INFORIAUTERKINI.COM
Siak || Diduga PT. RAPP lakukan perusakan lahan warga seluas 20 Ha. Perusakan terjadi di Jalan BSP Dayun Kecamatan Dayun Kabupaten Siak (17/8/2025).
Lahan tersebut adalah milik AM. Dalam lahan tersebut sudah di tanami tanaman karet sebagai penghidupan keluarga AM. Adapun dasar kepemilikan AM berdasarkan legalitas yang diterbitkan pada tahun 1996.
Di lokasi tersebut jelas sudah di pasang papan informasi yang bertertuliskan: “Tanah milik AM seluas 20 Ha. Dilarang Memasuki Areal Ini Tanpa Ijin Pemilik”.
Namun PT. RAPP tampak mengangkangi himbauan dan peringatan tersebut dengan tetap melakukan perusakan lahan milik AM dengan menggunakan alat excavator.
Kepada awak media, AM selaku warga sekaligus pemilik lahan mengatakan: “Baik Pengadilan Negeri maupun Pengadilan Tata Usaha Negara (PTUN) dalam amar putusannya telah memenangkan tanah milik saya. Namun PT. RAPP tetap bertahan di lokasi dan mengklaim memiliki Sertifikat HGU. Padahal putusan pengadilan sudah final mengikat dan incraht”.
Melihat adanya indikasi akan dilakukan nya perusakan, tepat pada 26 Januari 2025 oleh AM memasang palang nama di sekitar lahan miliknya.
“Sebelum nya saya melihat adanya karyawan PT. RAPP masuk ke lahan saya tanpa izin dan mengaku di perintah oleh atasan untuk melakukan Land Clearing di lahan milik saya. Saat itu saya langsung melarang Koordinator Lapangan PT. RAPP itu, karna ini adalah lahan saya. Saat itu Koordinator Lapangan PT. RAPP itu mengurung niat nya untuk melakukan Land Clearing di lahan saya ini”, jelas AM pemilik lahan.
Namun betapa terkejut nya AM, dimana pada tanggal 10 Juli 2025 AM ke lahan perkebunan nya, dan ternyata tanaman yang tadinya menjadi sumber penghidupan beserta palang papan informasi yang di pasang AM di lahan miliknya sudah di rusak dan sudah di Land clearing kan oleh PT. RAPP.

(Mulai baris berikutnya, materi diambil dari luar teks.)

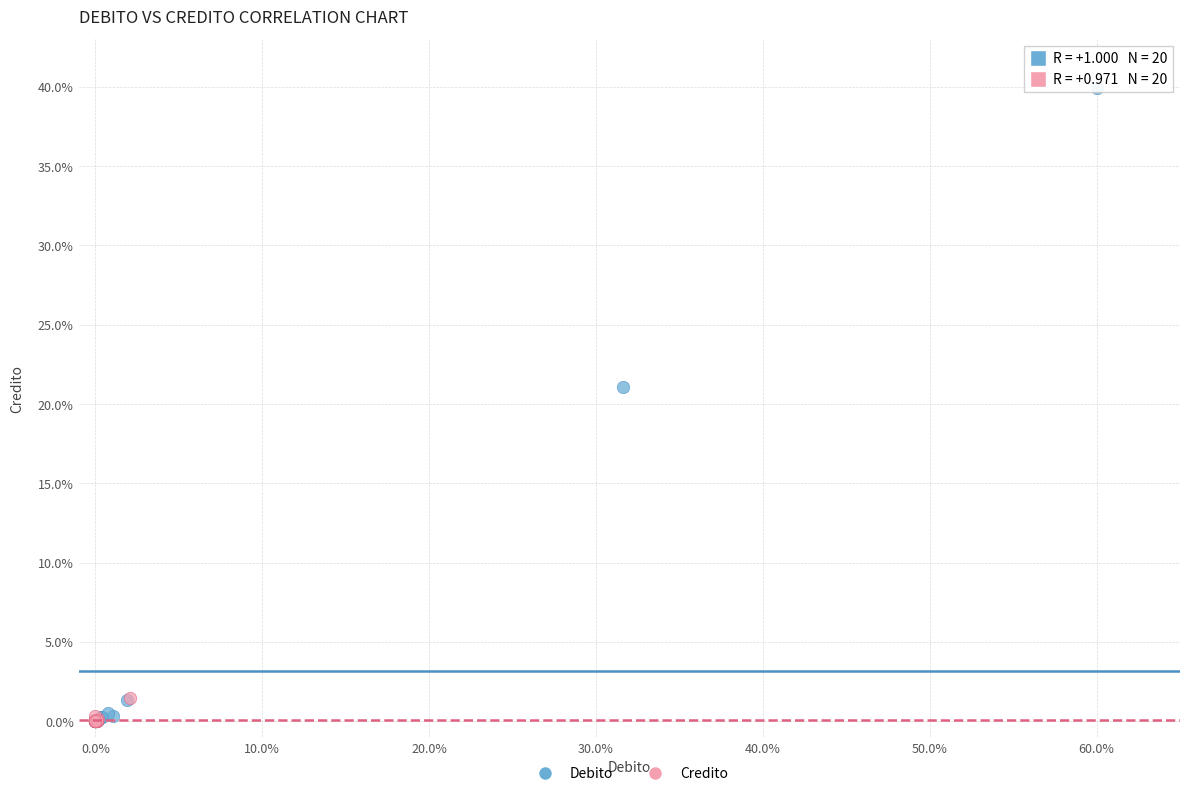

Which series has the largest Y range (max minus min)?

Debito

“Saya punya dasar atas kepemilikan lahan ini. Di atas lahan tersebut sedikit nya terdapat 69 tanaman karet. Dan PT. RAPP terindikasi mengangkangi sehingga melakukan kesewenang-wenangan. Jangan semena-mena seperti ini”, tegas AM pemilik lahan.
Di konfirmasi awak media melalui pesan WhatsApp kepada Koordinator Lapangan PT RAPP atas nama Ramses Sinaga:
“Aku izin pak Anakku sakit mau bawa berobat. Aku nggak masuk hari ni pra, anak nya sakit, saya ngak masuk ke sana ada tugas yang lain di kasi atasan kami pra”.
Tindakan merusak tanaman, baik itu menebang pohon tanpa izin atau merusak tanaman di lahan orang lain, diatur dalam Kitab Undang-Undang Hukum Pidana (KUHP), khususnya Pasal 406 ayat (1). Selain sanksi pidana, pelaku perusakan juga bisa dikenakan kewajiban untuk memberikan ganti rugi kepada korban atas kerugian yang ditimbulkan.
Dalam hal ini AM tidak menutup diri untuk dilakukan upaya mediasi:
“Saya adaptif. Kalau mereka buat pergerakan saya hanya menyesuaikan. Kalau memang ingin melanjutkan silahkan, tapi disini legalitas lahan saya jelas dan tanaman yang dirusak oleh PT. RAPP harus di ganti rugi sesuai dengan NJOP”. Tutup AM warga sekaligus pemilik lahan yang tanamannya dirusak oleh PT. RAPP.
Bagaimana kah sikap dan langkah tindak lanjut PT. RAPP dalam hal ini? Apakah mengindahkan? Atau membangkangi?